Not every food roll-up works. Integration gets messy. Brand identities blur. Founders overestimate cross-selling all the time.

But this one has a logic to it. Wingreens already had the sauces, beverages, and breakfast angle. Safe Harvest adds a credible staples engine and a farmer-network story that's much harder to fake than a clean-looking label.

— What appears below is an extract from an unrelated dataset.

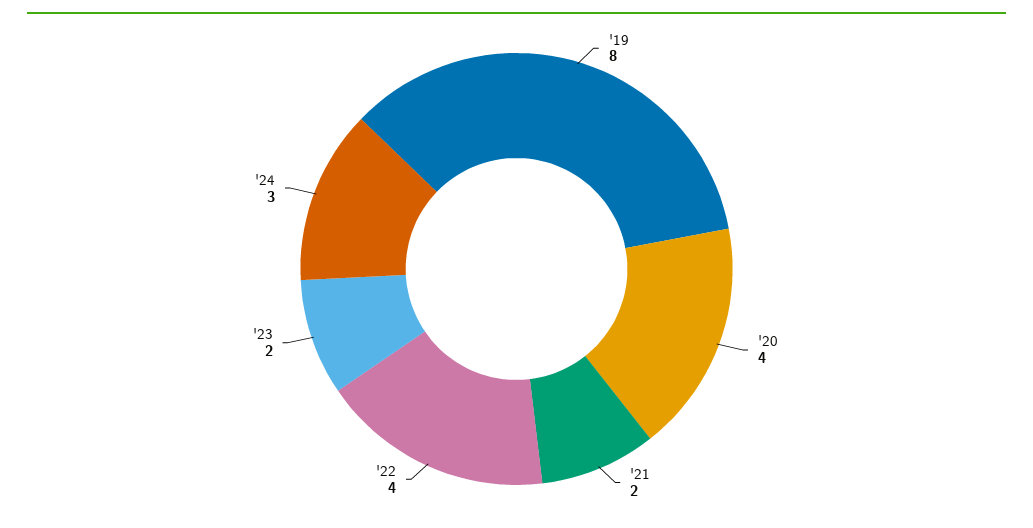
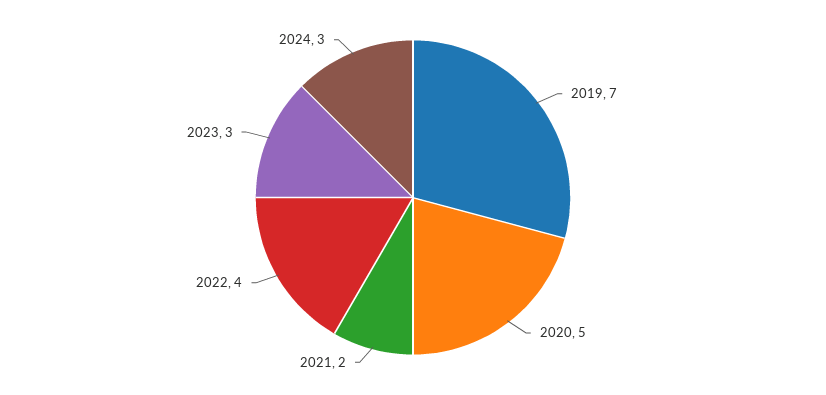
'19: 8 -> 7
'20: 4 -> 5
'23: 2 -> 3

The next thing to watch is simple: whether the Wingreens Safe Harvest acquisition turns into stronger distribution and repeat buying without diluting the testing-and-traceability discipline that made Safe Harvest matter in the first place.

Read how Sindhuja Microcredit raised $5M in a pre-Series D round to expand rural lending for underserved women and MSMEs through its branch-led, tech-enabled microfinance model.

FAQ

What funding did Wingreens announce with the Safe Harvest deal? 

 Wingreens announced a ₹120 crore Series D round led by Ashish Kacholia, with Alchemy Fund also participating, at the same time it acquired Safe Harvest through a share swap. Its previous major raise was ₹124 crore on November 15, 2021, led by Investcorp, and total capital raised has now climbed to ₹556 crore.

How does Safe Harvest’s food model work? 

 Safe Harvest runs a farm-to-kitchen sourcing model built around FPOs and non-pesticide management practices. It tests every batch for 230+ pesticide residues, checks some categories for arsenic or aflatoxins, and lets buyers access lab reports through QR codes on packs.

Who founded Wingreens? 

 Wingreens was founded by Anju and Arjun Srivastava, with the formal company taking shape in 2011 after the couple had been developing the WIN model from around 2008-09. Anju came into the business after more than 25 years in advertising and studied at Xavier’s Institute of Mass Communication, which helps explain Wingreens’ unusually sharp brand-building instincts for a farm-linked food company.

Is Wingreens an organic food company or a broader packaged food brand? 

 It’s a broader packaged food platform now, not a single organic label. The group spans Wingreens Farms, Raw Pressery, Wingreens Harvest, Saucery, and now Safe Harvest, covering everything from dips and sauces to juices, almond milk, granola, and pesticide-free pantry staples.